Bethesda Methodist Church - known locally simply as 'Bethesda' - was designed to seat 2,000 people. It was notable also for the prominent roles in civic life played by its trustees during the 19th century when Bethesda became Stoke's leading place of worship. It was often called the 'Cathedral of the Potteries'.
The Friends of Bethesda hold Open Days monthly on Saturday afternoons to raise money for Bethesda's upkeep and restoration. See the website for details and for musicians performing at Open Days.
The chapel stands in Albion Street near the junction with Bethesda Street. There are no WCs but these and refreshments are available in the Potteries Museum and Art Gallery opposite during Museum opening hours.
Rail station: Stoke-on-Trent, approximately 2 miles away.
Frequent bus service to Hanley Town Centre and to Stoke Bus Station (5 minutes walk from Bethesda).
A free 2-page Guide to the chapel can be downloaded here.
Bethesda is normally open to the public on Open Days monthly on Saturday afternoons from April to October. For details of forthcoming Open Days and musicians performing please check the Friends of Bethesda's website before making a journey.
A mug decorated with drawings of Bethesda and made in Stoke-on-Trent, is available. To purchase, please send a cheque for £7.95, payable to 'Historic Chapels Trust' to Lynn Bentley, Battlesteads, Alton, nr Stoke-on-Trent ST10 4BE. Please allow three weeks for delivery.
To contact the Friends please email the Secretary of HCT's local volunteer committee.
Bethesda is an impressive building, seating up to 2,000 people, and notable also for the prominent roles in civic life played by its trustees during the 19th century when Bethesda became Stoke's leading place of worship. The present building, dates from 1819 and was built by members of the Methodist New Connexion to plans provided by a Mr. Perkins. It replaced an earlier chapel of 1798 on the same site. The rear elevation overlooked the burial ground (now a public park) and is handsome with chequered brickwork and quite plain.
The main entrance on Albion Street is, on the other hand, intended to impress. Here local architect Robert Scrivener created a stuccoed Italianate frontage with a portico added to the chapel in 1859. Inside, stairs to right and left lead up to the very spacious gallery, with tiers of raked seats rather like a theatre. This gave everyone a clear view of the preacher.

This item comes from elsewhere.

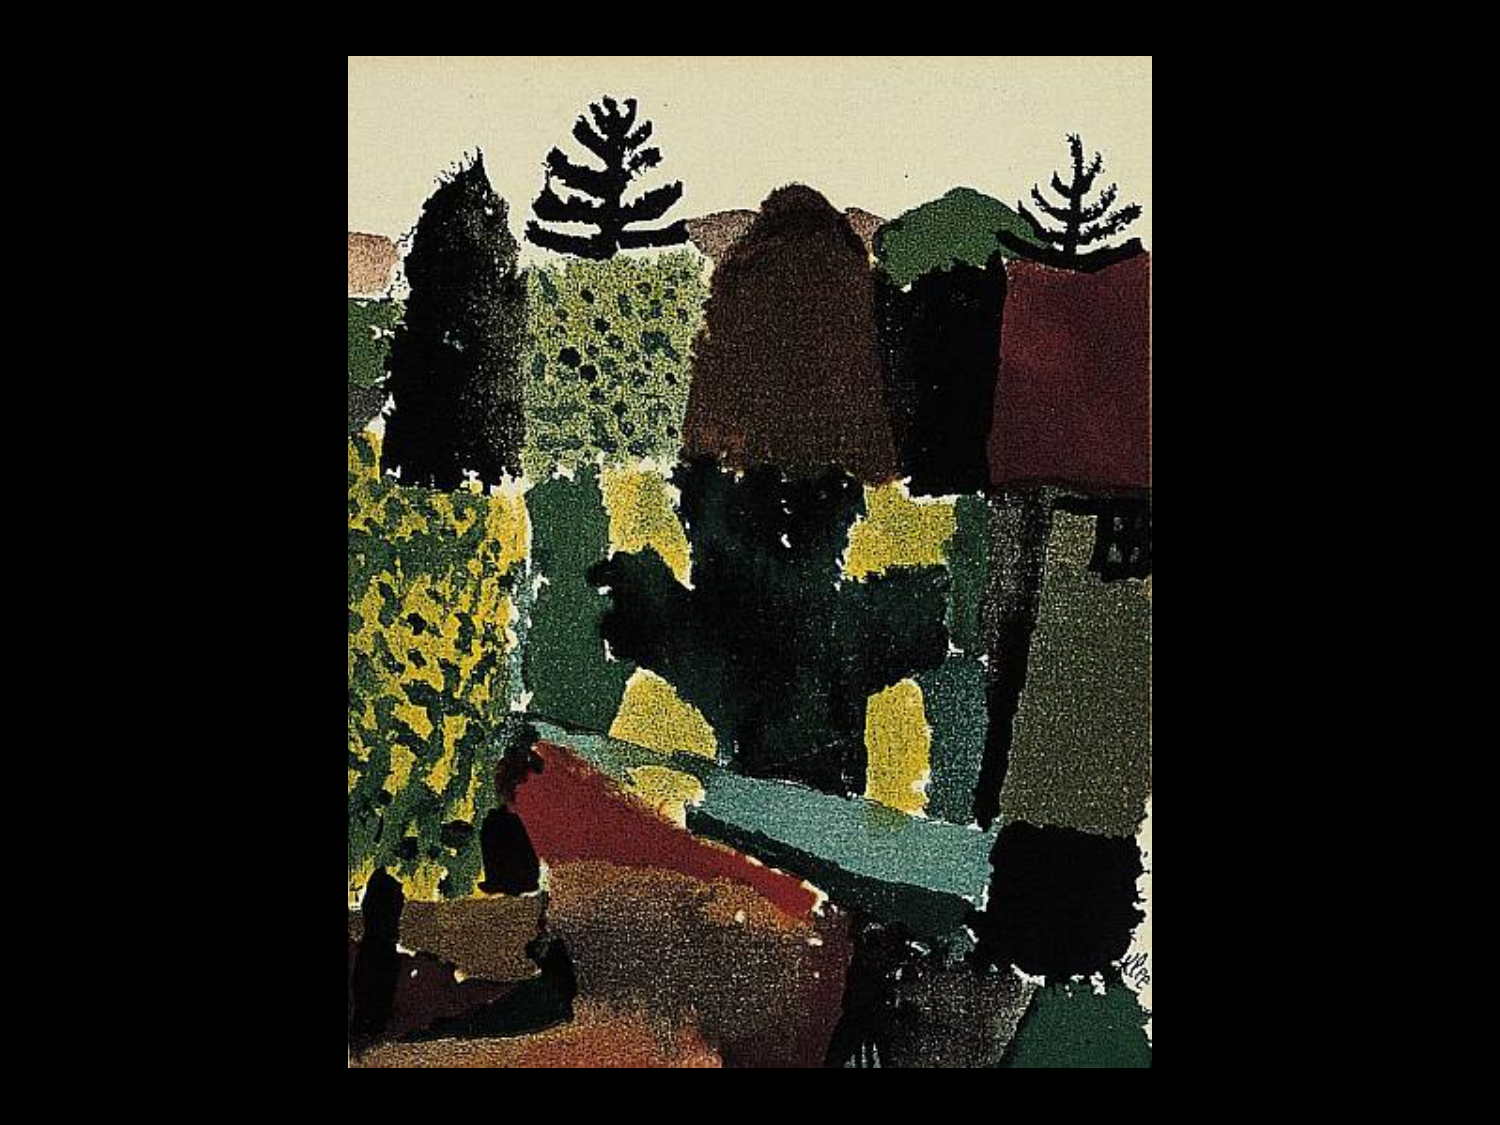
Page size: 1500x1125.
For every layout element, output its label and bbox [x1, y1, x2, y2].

A towering mahogany pulpit of 1856 is accessed by a double flight of stairs. It was also designed by Robert Scrivener and ensured that the preacher could also be heard by everyone. The gallery is supported on 24 slim iron columns. The ground floor pewing was renewed in 1887 and new windows installed with ornamental margin lights. There is a one-story vestry block on the west side along Bethesda Street which was formerly separately registered for religious marriages - it was used for smaller ceremonies than those held in the chapel itself.
A guidebook to Bethesda is available by post. Send your cheque for £8.00 (payable to Historic Chapels Trust) to Historic Chapels Trust, St George's German Lutheran Church, 55 Alie Street, London E1 8EB.
Bethesda Methodist Chapel came to national attention in the 2003 BBC 2 series Restoration, where it was a finalist. The 'champion' of the chapel on the programme was historian Tristram Hunt.
This handsome place of worship in the centre of Hanley had long been a cause for concern, having been abandoned by the Methodists in the 1980s. HCT secured sufficient funding to stabilise the structure of the building and prevent its roof from collapsing, as it was at risk of doing due to extensive wet and dry rot. This phase of work alone has cost around £900,000 supported by generous grants from Historic England and the Heritage Lottery Fund.
The burial ground was passed to Stoke Council and laid out as a public park, though some monuments have been kept.
A second phase of work costing over £600,000, completed in August 2011, included essential external and internal repairs, including galleries, pulpit and staircases. A historic organ was rescued from elsewhere and given a new home - the original had been lost to vandalism while the chapel lay empty. New railings on the street elevation were cast to match the original design.
HCT's work at Bethesda is informed by a Conservation Statement. This can be downloaded free here.
Bethesda is now structurally safe and has been stabilised, but much remains to be done to make it fully usable again.